Все эти знаменитости собирали толпы жаждавших хоть взглянуть на них, если не послушать. Все они вызывали неописуемый восторг. Бледный, изможденный и не только курсистками "обожаемый" Керенский производил огромное впечатление на аудиторию самым своим видом безотносительно к тому, что говорил. В конце концов, он повторял самого себя. Но его напряжение и возбуждение передавалось слушателям, и они переживали его экстаз. В конце речи в Политехническом музее Керенский упал в обморок, и это только усилило эффект его выступления.
Милюкова и Шингарева я слышал в городской думе. Опять переполненный зал с трепетом и упованием внимал тому, что скажут лучшие люди страны, первые министры свободной России. Оба были опытными ораторами: Шингарев ярче Милюкова, Милюков суше, самоувереннее, авторитетнее Шингарева. Они произносили приподнятые, торжественные речи, но за них не было страшно: можно было быть уверенным, что все части предложения окажутся на месте, оратор не занесется и кончит речь там и так, где и как заранее наметил.
Бабушку Брешковскую встречала на вокзале особая депутация, в которую входили и эс-эры, конечно, и представители Московского комитета общественных организаций, в первые дни революции игравшего роль местного правительства. Под руки ввели бабушку на трибуну переполненного в университете имени Шанявского зала.
Долго не умолкающая овация.
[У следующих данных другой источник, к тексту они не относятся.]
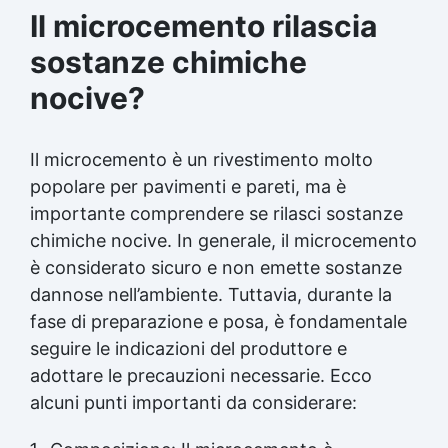
Il microcemento rilascia
sostanze chimiche
nocive?
Il microcemento è un rivestimento molto
popolare per pavimenti e pareti, ma è
importante comprendere se rilasci sostanze
chimiche nocive. In generale, il microcemento
è considerato sicuro e non emette sostanze
dannose nell’ambiente. Tuttavia, durante la
fase di preparazione e posa, è fondamentale
seguire le indicazioni del produttore e
adottare le precauzioni necessarie. Ecco
alcuni punti importanti da considerare: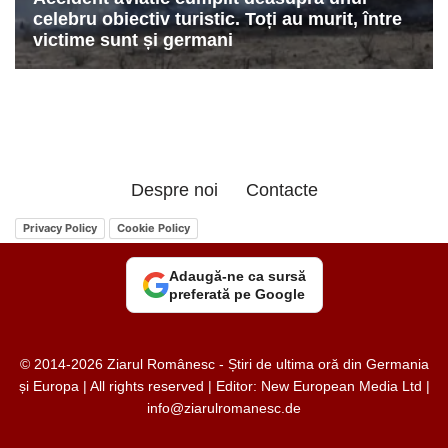
Despre noi
Contacte
Privacy Policy
Cookie Policy
Adaugă-ne ca sursă
preferată pe Google
© 2014-2026 Ziarul Românesc - Știri de ultima oră din Germania
și Europa | All rights reserved | Editor: New European Media Ltd |
info@ziarulromanesc.de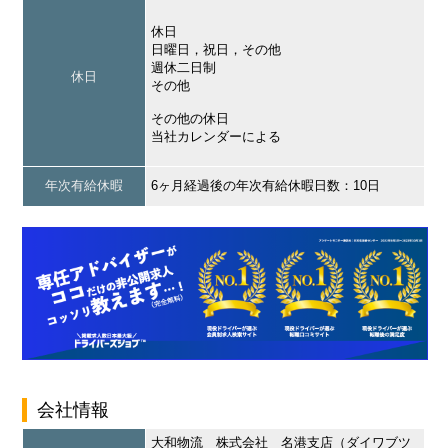
休日
日曜日，祝日，その他
週休二日制
休日
その他
その他の休日
当社カレンダーによる
年次有給休暇
6ヶ月経過後の年次有給休暇日数：10日
会社情報
大和物流 株式会社 名港支店（ダイワブツ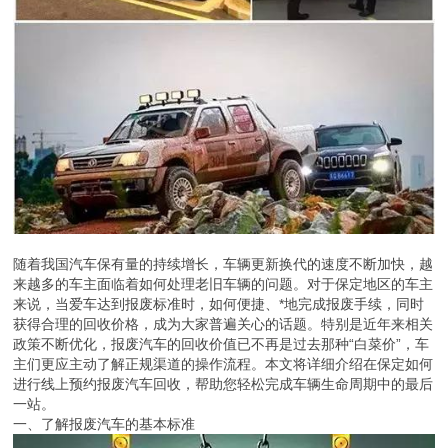
随着我国汽车保有量的持续增长，车辆更新换代的速度不断加快，越
来越多的车主面临着如何处理老旧车辆的问题。对于保定地区的车主
来说，当爱车达到报废标准时，如何便捷、*地完成报废手续，同时
获得合理的回收价格，成为大家普遍关心的话题。特别是近年来相关
政策不断优化，报废汽车的回收价值已不再是过去那种“白菜价”，车
主们更应主动了解正规渠道的操作流程。本文将详细介绍在保定如何
进行线上预约报废汽车回收，帮助您轻松完成车辆生命周期中的最后
一站。
一、了解报废汽车的基本标准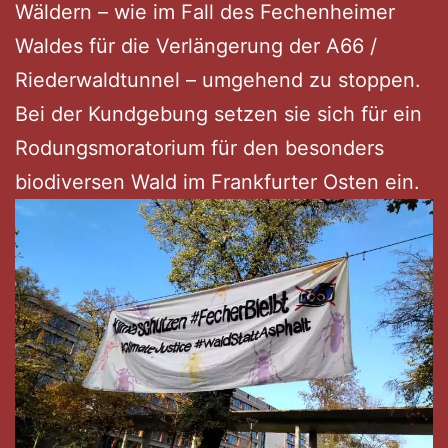
Wäldern – wie im Fall des Fechenheimer
Waldes für die Verlängerung der A66 /
Riederwaldtunnel – umgehend zu stoppen.
Bei der Kundgebung setzen sie sich für ein
Rodungsmoratorium für den besonders
biodiversen Wald im Frankfurter Osten ein.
Приветственные, уже ставшие трафаретными речи. И заключительное, короткое и вместе с тем наставительное слово бабушки русской революции. Заграницей мне не приходилось ее встречать. Ничем не замечательное, русское, "бабье" лицо простодушной и вместе с тем мудрой старой женщины. В 17-ом году бабушка была уже далеко не той, какой была в 70-ых и даже 90-ых годах. Полуанархические идеи и настроения примитивного народничества уже окончательно выветрились. Ее органическое народничество приняло государственное оформление. Страстная патриотка, она резко восставала против пораженчества и пораженцев в других партиях и особенно в своей собственной. В то же время сохранилась некоторая элементарность суждений, которая облегчала сближение Брешковской с простым народом и молодежью. Те и другие чувствовали бабушку себе сродни.
Мне почему-то "везло" на бабушку в 17-ом году. Когда бы я ни выступал с докладом на партийном собрании, к концу моей речи в зале появлялась Брешковская, ее встречали, конечно, громом аплодисментов, прерывавших мое изложение. Выслушав заключительную часть доклада, бабушка выступала со своей речью, начиная ее с полемики не только с "предыдущим оратором", но и со всеми прочими мудрствующими юристами и не-юристами, которые, по ее убеждению, не видят того, что есть, и видят то, чего не существует. Несмотря на то, что я оказывался часто мишенью бабушкиных нападок, у меня с нею, а особенно у бабушки с моей женой, - "Вишенькой", как она ее называла, установились самые добрые отношения.
К бабушке нельзя было не относиться с преклонением - и не только за ее революционное мужество и беззаветную преданность служению народу, но и как к человеку. И поклеп Ив. Алексеевича Бунина на бабушку - в эпоху его "Окаянных дней" - был первым, хотя, к сожалению, не последним моим разочарованием в этом замечательном писателе.
Из-за печатной полемики по поводу Брешковской оборвались мои личные отношения с известным фельетонистом А. А. Яблоновским. Несколько лет мы состояли оба в правлении Союза писателей и журналистов в Париже. Много старше меня, Яблоновский относился ко мне очень дружелюбно, несмотря на ярую ненависть к социалистам. Он дружил со мной, как с москвичом и, главное, потому, что ему нравилось, как я говорил о своем отце. Вместе мы ездили из Парижа в Белград в качестве делегатов на съезд русских писателей и журналистов. Но когда Яблоновский в очередном фельетоне в гукасовском "Возрождении" до грубости вульгарно отозвался о дедушках и бабушках русской революции и, в частности, лично о Брешковской, я прервал отношения с ним и вышел из правления, в котором не считал возможным подавать руку одному из сочленов. Я был убежден, что моя реакция встретит сочувствие и подражание со стороны друзей и почитателей Брешковской. Этого не случилось. На опыте я познал, что не подать кому-либо руку - очень тягостно и требует большого напряжения от того, кто на это решается.
Осипа Соломоновича Минора я знал еще с пятого года, со съезда партии. Это был удивительный человек, и в преклонные годы сохранивший и юношеский жар, и простодушное незнание жизни. Он был бессребренник в самом полном смысле этого слова: никогда не имел сам ни гроша и не знал цены деньгам, если они не идут на дело или на помощь ближнему. Минор бывал и святым, и, как все святые, фанатиком.